Sabrina observa em Marçal as mesmas estratégias de persuasão presentes no livro "48 Leis do Poder", de Robert Greene. A obra é dividida em capítulos como "Chame a atenção a qualquer preço", "Faça os outros trabalharem por você, mas fique sempre com o crédito", "Aprenda a manter as pessoas dependentes de você" e "Cultive uma atmosfera de imprevisibilidade".

Era exatamente assim o ambiente de trabalho, segundo ela.

'Vai, seu corpo aguenta'

Carolina*, outra ex-parceira de Pablo, pontua: no tempo em que trabalhou com ele, "foi bom ver a velocidade com que as coisas aconteceram". "Colhi muitos frutos e colho até hoje. Fiz muitos trabalhos braçais, que nem sabia que era capaz. Mas sempre foi por livre e espontânea vontade", diz.

Segundo ela, existia, da parte de Marçal, um incentivo para os colaboradores superarem limites físicos e mentais. "Mas sempre foi respeitando cada um", pondera. "Por várias vezes a gente acabava o horário de trabalho, ele precisava que ficássemos para mais alguma coisa, e dizia: 'se alguém quiser ficar, vou dar acesso ao meu curso X ou R$ 50'. Ele sempre foi muito claro no que ele queria e como ele recompensaria. Éramos nós que falávamos sim", diz. "A única coisa que sinto com tudo isso é que éramos pouco recompensados pelo que fazíamos, mas ele nunca enganou a gente em nada."

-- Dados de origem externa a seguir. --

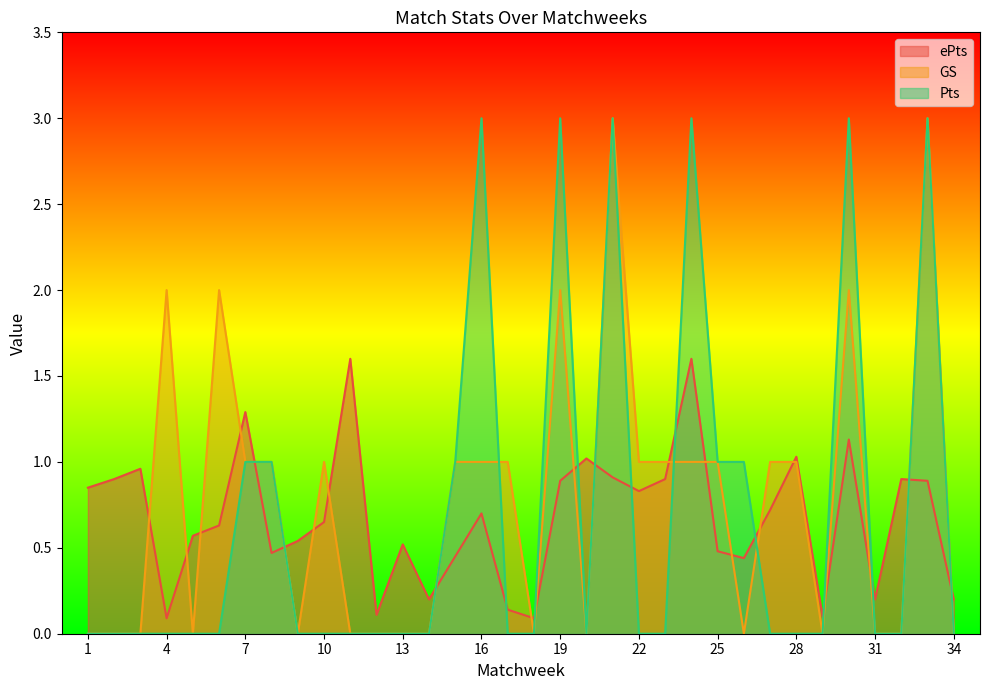

Reading left to right, list all the values displayed in this chart.

ePts: 0.8	0.9	1.0	0.1	0.6	0.6	1.3	0.5	0.5	0.7	1.6	0.1	0.5	0.2	0.5	0.7	0.1	0.1	0.9	1.0	0.9	0.8	0.9	1.6	0.5	0.4	0.7	1.0	0.1	1.1	0.2	0.9	0.9	0.2
GS: 0.0	0.0	0.0	2.0	0.0	2.0	1.0	1.0	0.0	1.0	0.0	0.0	0.0	0.0	1.0	1.0	1.0	0.0	2.0	0.0	3.0	1.0	1.0	1.0	1.0	0.0	1.0	1.0	0.0	2.0	0.0	0.0	3.0	0.0
Pts: 0.0	0.0	0.0	0.0	0.0	0.0	1.0	1.0	0.0	0.0	0.0	0.0	0.0	0.0	1.0	3.0	0.0	0.0	3.0	0.0	3.0	0.0	0.0	3.0	1.0	1.0	0.0	0.0	0.0	3.0	0.0	0.0	3.0	0.0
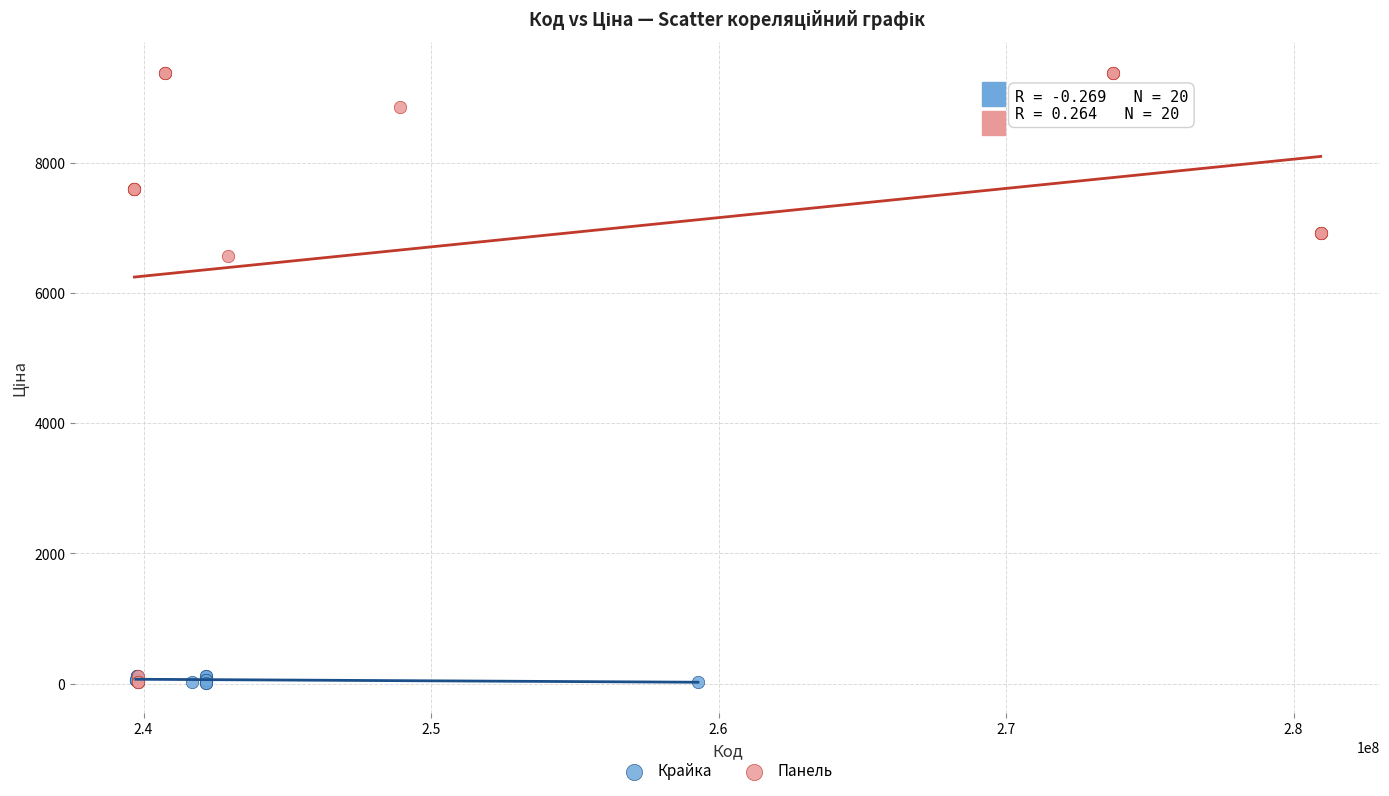

Which series reaches the maximum Y coordinate?

Панель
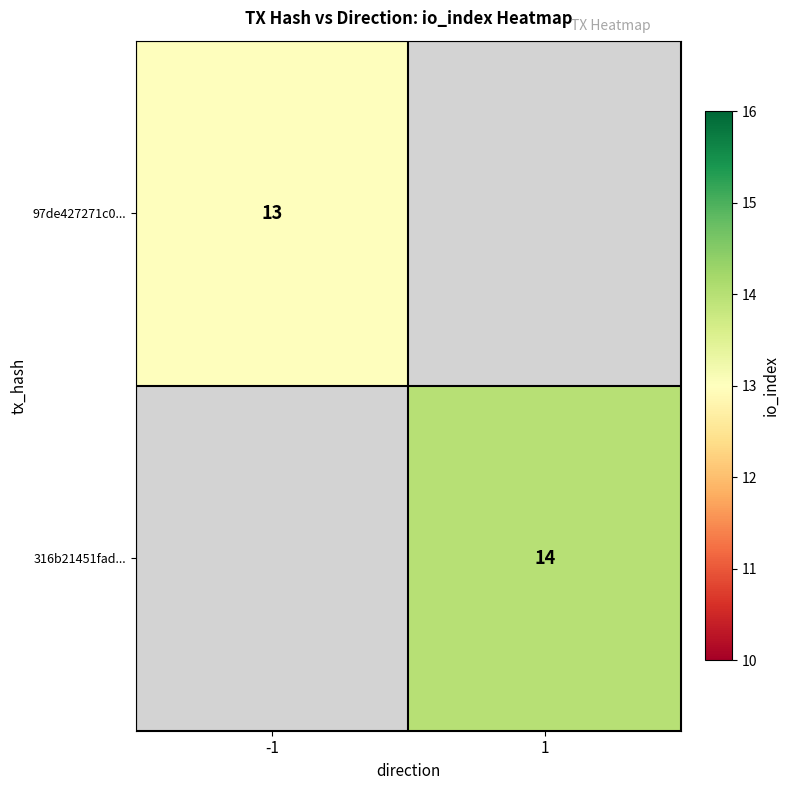

True or false: 316b21451fad... has a value of 7 at 1.

False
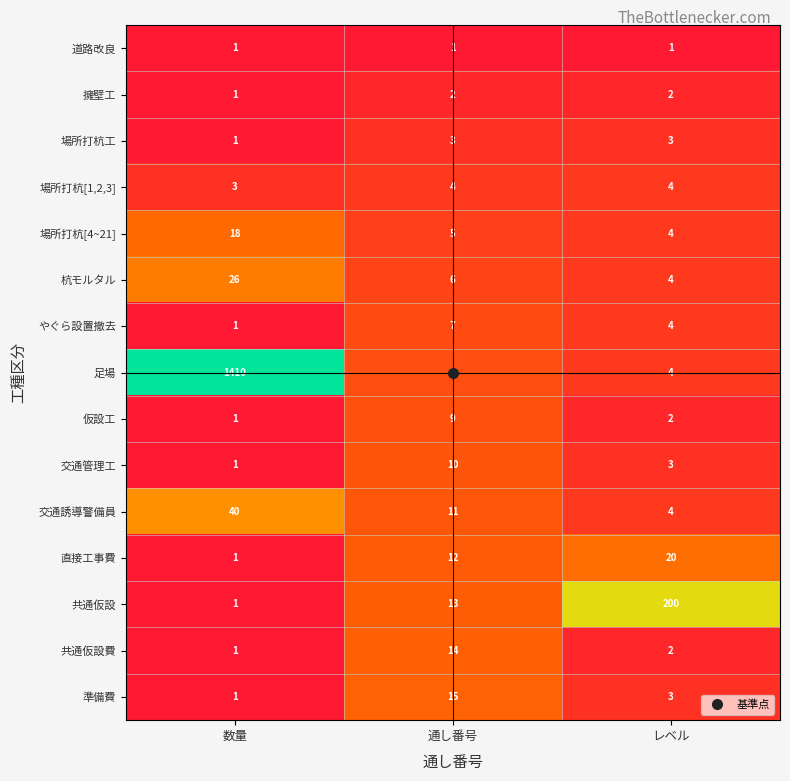

True or false: 杭モルタル has a value of 26 at 数量.

True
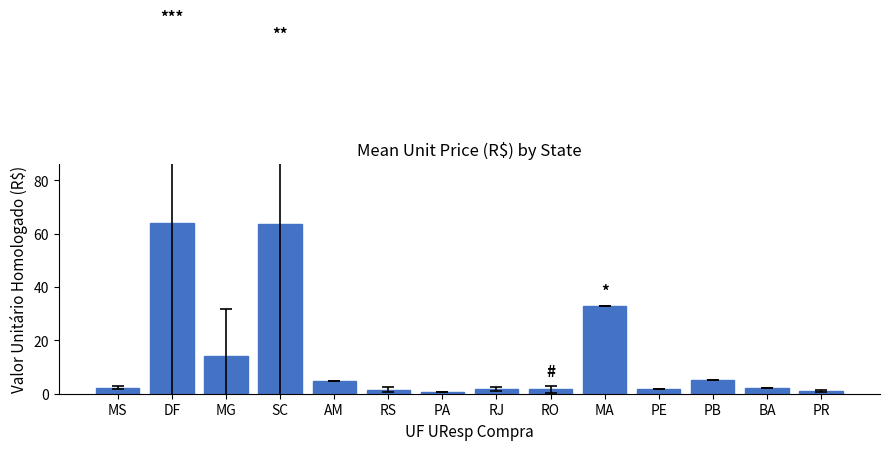

Does the chart contain stacked bars?

No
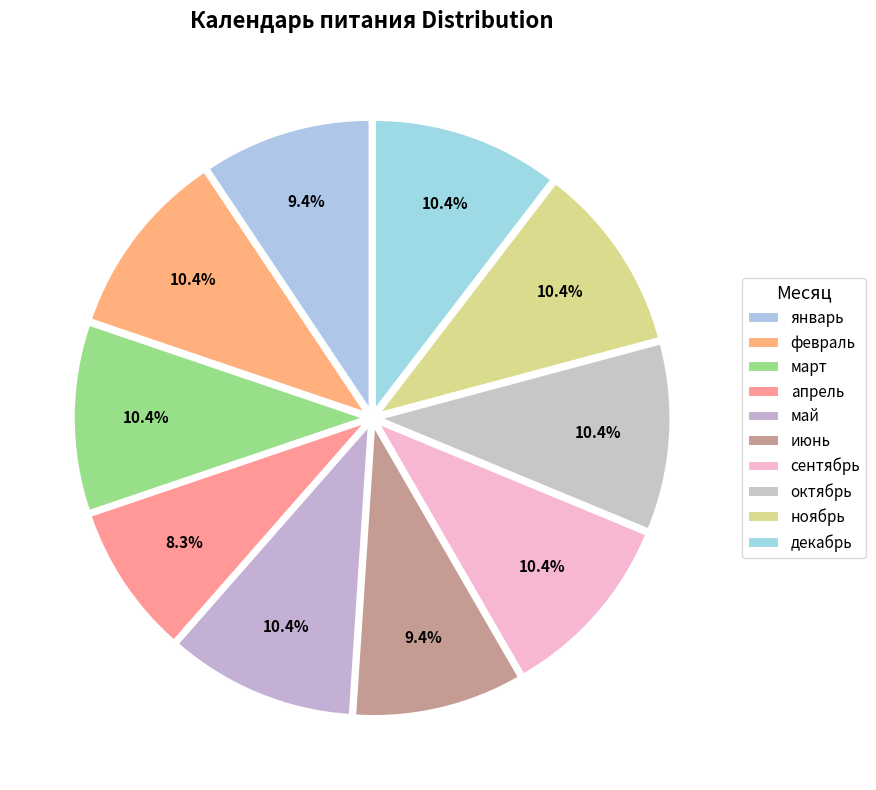

Count the number of slices in the pie.

10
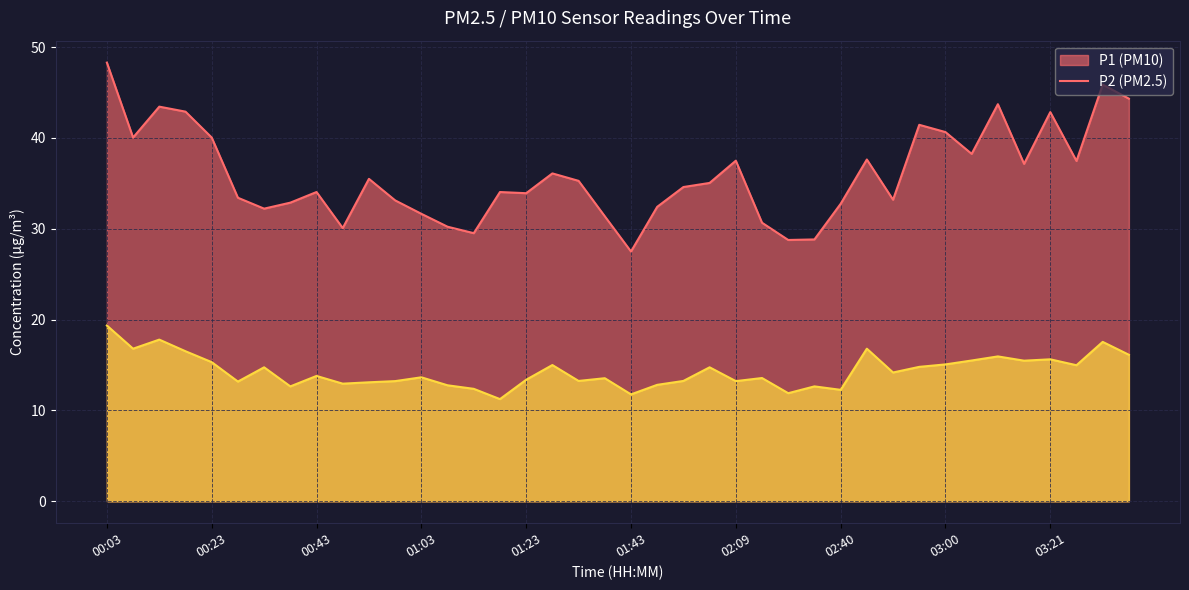

Reading left to right, what are all the values shown in this chart?

P1: 00:03=48.3	00:08=40.0	00:13=43.5	00:18=42.9	00:23=40.0	00:28=33.4	00:33=32.2	00:38=32.9	00:43=34.0	00:48=30.1	00:53=35.5	00:58=33.1	01:03=31.6	01:08=30.2	01:13=29.5	01:18=34.0	01:23=33.9	01:28=36.1	01:33=35.3	01:38=31.4	01:43=27.5	01:49=32.4	01:59=34.6	02:04=35.0	02:09=37.5	02:14=30.7	02:30=28.8	02:35=28.8	02:40=32.8	02:45=37.6	02:50=33.2	02:55=41.5	03:00=40.6	03:05=38.2	03:10=43.7	03:16=37.1	03:21=42.9	03:26=37.5	03:31=45.9	03:36=44.3
P2: 00:03=19.4	00:08=16.8	00:13=17.8	00:18=16.5	00:23=15.3	00:28=13.2	00:33=14.8	00:38=12.7	00:43=13.8	00:48=12.9	00:53=13.1	00:58=13.2	01:03=13.7	01:08=12.8	01:13=12.4	01:18=11.2	01:23=13.4	01:28=15.0	01:33=13.2	01:38=13.6	01:43=11.8	01:49=12.8	01:59=13.2	02:04=14.8	02:09=13.2	02:14=13.6	02:30=11.9	02:35=12.7	02:40=12.3	02:45=16.8	02:50=14.2	02:55=14.8	03:00=15.1	03:05=15.5	03:10=15.9	03:16=15.5	03:21=15.6	03:26=15.0	03:31=17.6	03:36=16.1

O problema, afirma ela, é que escaladas e corridas exigem profissionalismo, não coach profissional. "Tudo lá é sem recurso, muito barato e sem estrutura. Eles sempre acham que não vai acontecer nada e tudo é feito de última hora. Pessoas inocentes, que de alguma maneira são movidas por um resultado, acreditam no que é falado. Elas ouvem 'Vai, seu corpo aguenta'. É uma grande irresponsabilidade."

Para ela, os brasileiros estão à procura de um "messias tangível" - quando alguém "com a força e o resultado que ele tem" fala diretamente a essas pessoas, elas tomam como verdade. "Vi pessoas fazendo loucuras, se distanciando da família, saindo do trabalho, mudando para Alphaville, só pra ficar perto dele. Não tinha como ele ter controle sobre o que as pessoas estavam fazendo para segui-lo."

Ela lembra que, no ambiente de trabalho, ninguém, por exemplo, podia ligar o ar-condicionado. "Os líderes diziam 'você tem bloqueio com calor'. As pessoas perto dele eram as pessoas mais bloqueadas da vida. Eram fanáticas. E se aproximavam dele pra beber dessa fonte, do movimento que ele criou. Aquilo virou um ciclo vicioso de pessoas deslumbradas e despreparadas."

Um exemplo citado pelos entrevistados é o de Nezio Monteiro, um dos sócios de Marçal que se acidentou há duas semanas em uma corrida automobilística em Interlagos e, para não demonstrar fraqueza, postava vídeos fazendo exercícios enquanto se recuperava no hospital.

"Qual limite você superou recentemente?", perguntava ele aos seus seguidores após uma batida em outros veículos.

"Para uns é emocionante, mas para quem trabalha lá é muito preocupante", escreveu em suas redes uma mulher que estava no autódromo. "Problemas com freio todos podem ter, mas saber o que fazer na hora e pensar no coletivo é para poucos."